民法上の任意組合とは

タックスシェルターを直訳すると租税回避商品とでもなりますが、本当のところはそうなんですけれども、国税庁が黙っていない名称ですね。ですから節税商品とでも呼びましょう。タックスシェルターとして使われる箱(ビークル)が、パス・スルーとかペイ・スルーと説明したファンドですが、色々な形があることは前述したとおりです。

まず一番利用頻度の高いスキームは民法上の任意組合(ここでは任意組合と略します)です。パス・スルー課税が適用されます。まずは組成について簡単に見ていきます。

任意組合は、各当事者が出資をして共同の事業を営むことを約する合意(民法667条第1項)により成立する団体です。団体とはいっても、団体としての権利義務の認識はなく、法的にも組合員の権利義務として構成されており、社団ではありません。
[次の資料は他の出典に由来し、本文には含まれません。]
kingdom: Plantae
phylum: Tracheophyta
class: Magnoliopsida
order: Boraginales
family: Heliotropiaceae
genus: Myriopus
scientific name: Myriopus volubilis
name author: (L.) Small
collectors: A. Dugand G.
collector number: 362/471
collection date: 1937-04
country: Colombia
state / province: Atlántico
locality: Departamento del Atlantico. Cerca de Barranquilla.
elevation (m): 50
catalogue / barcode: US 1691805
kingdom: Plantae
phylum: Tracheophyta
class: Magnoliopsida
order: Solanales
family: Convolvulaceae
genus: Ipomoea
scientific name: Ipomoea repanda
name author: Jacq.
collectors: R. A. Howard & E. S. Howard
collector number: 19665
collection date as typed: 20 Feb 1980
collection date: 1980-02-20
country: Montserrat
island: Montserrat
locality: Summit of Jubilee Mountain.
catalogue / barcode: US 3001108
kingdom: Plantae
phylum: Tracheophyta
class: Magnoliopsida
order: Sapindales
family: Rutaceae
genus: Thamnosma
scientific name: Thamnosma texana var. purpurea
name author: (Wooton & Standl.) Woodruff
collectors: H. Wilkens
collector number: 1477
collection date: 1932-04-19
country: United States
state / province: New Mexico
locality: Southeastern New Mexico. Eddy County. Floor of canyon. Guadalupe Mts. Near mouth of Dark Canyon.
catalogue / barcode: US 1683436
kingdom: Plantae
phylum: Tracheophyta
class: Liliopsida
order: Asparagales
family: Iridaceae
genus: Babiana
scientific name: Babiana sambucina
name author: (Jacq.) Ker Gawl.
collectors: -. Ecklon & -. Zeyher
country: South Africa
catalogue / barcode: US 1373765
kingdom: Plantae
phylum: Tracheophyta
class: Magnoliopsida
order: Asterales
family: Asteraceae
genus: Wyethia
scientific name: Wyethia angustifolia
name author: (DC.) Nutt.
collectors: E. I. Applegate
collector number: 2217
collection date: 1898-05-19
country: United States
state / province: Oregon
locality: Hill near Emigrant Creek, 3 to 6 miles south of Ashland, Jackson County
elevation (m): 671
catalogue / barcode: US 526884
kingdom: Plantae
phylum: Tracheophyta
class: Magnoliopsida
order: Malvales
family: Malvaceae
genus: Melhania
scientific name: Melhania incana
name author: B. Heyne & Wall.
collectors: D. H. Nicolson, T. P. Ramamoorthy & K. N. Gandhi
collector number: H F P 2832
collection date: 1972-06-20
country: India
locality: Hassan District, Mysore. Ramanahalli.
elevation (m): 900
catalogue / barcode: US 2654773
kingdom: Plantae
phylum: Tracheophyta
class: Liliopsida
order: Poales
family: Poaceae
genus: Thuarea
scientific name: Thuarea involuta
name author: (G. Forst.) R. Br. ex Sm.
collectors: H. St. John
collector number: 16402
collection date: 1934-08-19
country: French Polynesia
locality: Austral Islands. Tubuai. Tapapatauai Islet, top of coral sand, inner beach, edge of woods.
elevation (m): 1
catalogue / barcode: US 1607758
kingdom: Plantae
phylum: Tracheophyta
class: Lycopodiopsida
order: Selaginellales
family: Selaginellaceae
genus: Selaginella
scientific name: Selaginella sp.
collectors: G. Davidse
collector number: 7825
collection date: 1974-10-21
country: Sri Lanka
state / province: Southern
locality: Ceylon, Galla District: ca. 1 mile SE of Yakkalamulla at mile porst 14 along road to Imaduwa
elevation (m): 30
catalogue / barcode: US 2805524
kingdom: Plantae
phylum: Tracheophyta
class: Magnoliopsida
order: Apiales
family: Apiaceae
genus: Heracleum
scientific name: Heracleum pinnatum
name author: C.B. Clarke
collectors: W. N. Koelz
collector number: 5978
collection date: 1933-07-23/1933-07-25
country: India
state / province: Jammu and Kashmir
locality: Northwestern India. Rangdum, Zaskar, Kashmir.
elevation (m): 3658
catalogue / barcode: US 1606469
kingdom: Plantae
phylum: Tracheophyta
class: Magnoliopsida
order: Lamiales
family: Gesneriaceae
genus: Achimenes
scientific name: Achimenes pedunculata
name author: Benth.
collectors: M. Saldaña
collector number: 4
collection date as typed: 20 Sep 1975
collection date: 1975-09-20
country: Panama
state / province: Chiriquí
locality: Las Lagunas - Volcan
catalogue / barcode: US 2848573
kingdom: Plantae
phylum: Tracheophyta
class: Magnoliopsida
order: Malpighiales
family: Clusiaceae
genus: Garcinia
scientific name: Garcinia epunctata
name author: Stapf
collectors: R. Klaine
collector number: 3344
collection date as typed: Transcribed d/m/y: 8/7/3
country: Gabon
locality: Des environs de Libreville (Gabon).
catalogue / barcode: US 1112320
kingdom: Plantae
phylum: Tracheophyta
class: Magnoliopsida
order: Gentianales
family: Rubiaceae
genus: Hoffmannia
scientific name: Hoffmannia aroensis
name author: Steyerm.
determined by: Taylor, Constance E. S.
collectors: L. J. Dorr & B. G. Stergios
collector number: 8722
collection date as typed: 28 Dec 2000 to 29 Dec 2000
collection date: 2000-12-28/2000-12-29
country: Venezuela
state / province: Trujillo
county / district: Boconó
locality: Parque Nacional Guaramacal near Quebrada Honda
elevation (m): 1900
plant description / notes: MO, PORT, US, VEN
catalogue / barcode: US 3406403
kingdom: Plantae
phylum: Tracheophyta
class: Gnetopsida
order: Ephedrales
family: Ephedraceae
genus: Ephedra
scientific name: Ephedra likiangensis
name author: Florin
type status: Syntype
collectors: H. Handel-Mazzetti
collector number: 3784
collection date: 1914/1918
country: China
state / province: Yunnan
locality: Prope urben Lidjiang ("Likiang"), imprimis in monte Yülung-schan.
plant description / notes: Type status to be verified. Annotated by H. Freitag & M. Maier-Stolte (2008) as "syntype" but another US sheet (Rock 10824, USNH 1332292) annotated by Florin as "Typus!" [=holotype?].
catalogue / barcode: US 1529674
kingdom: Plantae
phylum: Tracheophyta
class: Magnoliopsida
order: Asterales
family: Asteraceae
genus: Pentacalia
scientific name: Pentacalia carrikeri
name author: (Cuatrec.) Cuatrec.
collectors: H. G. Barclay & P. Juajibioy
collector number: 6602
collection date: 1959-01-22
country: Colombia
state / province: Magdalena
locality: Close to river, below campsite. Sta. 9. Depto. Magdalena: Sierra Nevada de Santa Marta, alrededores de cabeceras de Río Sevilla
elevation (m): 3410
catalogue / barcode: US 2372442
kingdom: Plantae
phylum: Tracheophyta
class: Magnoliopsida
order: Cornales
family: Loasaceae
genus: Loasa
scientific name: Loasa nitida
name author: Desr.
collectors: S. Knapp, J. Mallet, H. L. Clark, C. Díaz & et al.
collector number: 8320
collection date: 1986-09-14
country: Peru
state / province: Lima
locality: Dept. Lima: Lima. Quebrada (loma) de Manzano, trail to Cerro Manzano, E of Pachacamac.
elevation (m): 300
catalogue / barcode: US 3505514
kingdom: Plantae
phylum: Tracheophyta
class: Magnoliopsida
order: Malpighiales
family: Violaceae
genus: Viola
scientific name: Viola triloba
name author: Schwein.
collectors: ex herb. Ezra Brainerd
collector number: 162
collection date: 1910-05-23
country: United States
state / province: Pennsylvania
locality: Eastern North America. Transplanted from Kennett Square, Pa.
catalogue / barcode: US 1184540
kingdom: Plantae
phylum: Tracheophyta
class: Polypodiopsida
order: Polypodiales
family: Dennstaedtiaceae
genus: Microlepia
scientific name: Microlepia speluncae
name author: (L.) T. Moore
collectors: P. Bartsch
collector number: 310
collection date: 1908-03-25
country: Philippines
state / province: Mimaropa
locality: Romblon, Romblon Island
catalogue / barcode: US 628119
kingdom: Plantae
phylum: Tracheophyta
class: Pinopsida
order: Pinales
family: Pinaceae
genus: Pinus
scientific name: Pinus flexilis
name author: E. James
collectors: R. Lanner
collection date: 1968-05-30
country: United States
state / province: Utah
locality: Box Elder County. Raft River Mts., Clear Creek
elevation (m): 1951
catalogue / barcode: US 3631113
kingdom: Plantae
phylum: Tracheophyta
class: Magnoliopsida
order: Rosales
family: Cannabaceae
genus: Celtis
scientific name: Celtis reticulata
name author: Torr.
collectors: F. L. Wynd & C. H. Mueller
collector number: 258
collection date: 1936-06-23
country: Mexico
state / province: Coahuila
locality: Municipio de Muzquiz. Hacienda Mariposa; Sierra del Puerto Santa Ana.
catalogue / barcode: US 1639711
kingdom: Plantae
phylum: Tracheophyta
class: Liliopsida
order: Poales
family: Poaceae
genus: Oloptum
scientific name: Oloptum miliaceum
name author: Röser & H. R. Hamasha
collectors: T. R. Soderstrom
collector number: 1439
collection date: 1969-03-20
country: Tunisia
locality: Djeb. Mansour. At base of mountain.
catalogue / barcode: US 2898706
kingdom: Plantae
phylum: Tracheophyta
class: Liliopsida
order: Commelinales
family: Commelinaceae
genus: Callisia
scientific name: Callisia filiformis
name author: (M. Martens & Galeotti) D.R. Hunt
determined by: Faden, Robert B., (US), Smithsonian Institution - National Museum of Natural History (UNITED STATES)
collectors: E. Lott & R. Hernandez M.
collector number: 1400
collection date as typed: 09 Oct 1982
成立に当たっては「出資の合意」と「共同で事業をする旨の合意」があればよく、届け出は必要とされません。

任意組合は2名以上の組合契約の当事者が必要であり、組合員の数に制限はなく、さらに自然人だけではなく、法人、人格のない社団、組合も、組合員になることができます。組合員全員が出資する必要があり、金銭その他の財産、さらには労務で出資することも可能です(民法667条第2項)。例えば地上権等の物件、有価証券等の再建、特許権などの無体財産権等を出資の目的とすることもよく見られます。

全ての当事者が共同事業の運営に参加するだけでなく、出資が義務付けられます。逆に言えば出資をしない者は組合員になることはできません。そして出資をしないものを構成員とする団体は任意組合とは言えなくなります。

任意組合の事業目的には制限がありません。非営利事業でも一時的事業でもよいために、任意組合には、利益を目的としない団体も含まれます。しかし組合の目的である事業は、全ての当事者にとって共通のものでなければなりません。

各組合員の出資その他の組合財産は、総組合員の共有に属します(668 条)。法人格を有していないため、当然に組合員の共有となります。

また、民法上の任意組合の最大の特徴は、組合員全員が無限責任組合員である点です。原則として、組合の業務の執行は、組合員の過半数で決します(670 条 1 項)が、通常は業務執行者を選任し、これに業務執行を委任する(670 条 2 項)方法の方が多いでしょう。本来的には、組合員の中に、業務上の意思決定を行う業務執行組合員と資金提供のみ行う投資家的組合員に分かれているのですが、対外的には組合員全員が無限責任組合員として無限責任を負わなければなりません。このことが出資をためらう理由の一つとなっています。

所得税法や法人税法には、任意組合による共同事業に関しての原則的な規定が置かれておらず、法人税法や所得税法においては、任意組合の課税所得の算定に関して特段の規定が定められておりません。任意組合の場合、各組合員がそれぞれ組合事業の主体と考えられ、組合自体は納税主体とはなりません。組合の当事者(組合員には個人の他法人もなることができます)に任意組合の利益または損失の額は、各組合員である法人(個人)の益金(収入金額)又は損金(必要経費)の額に算入されます。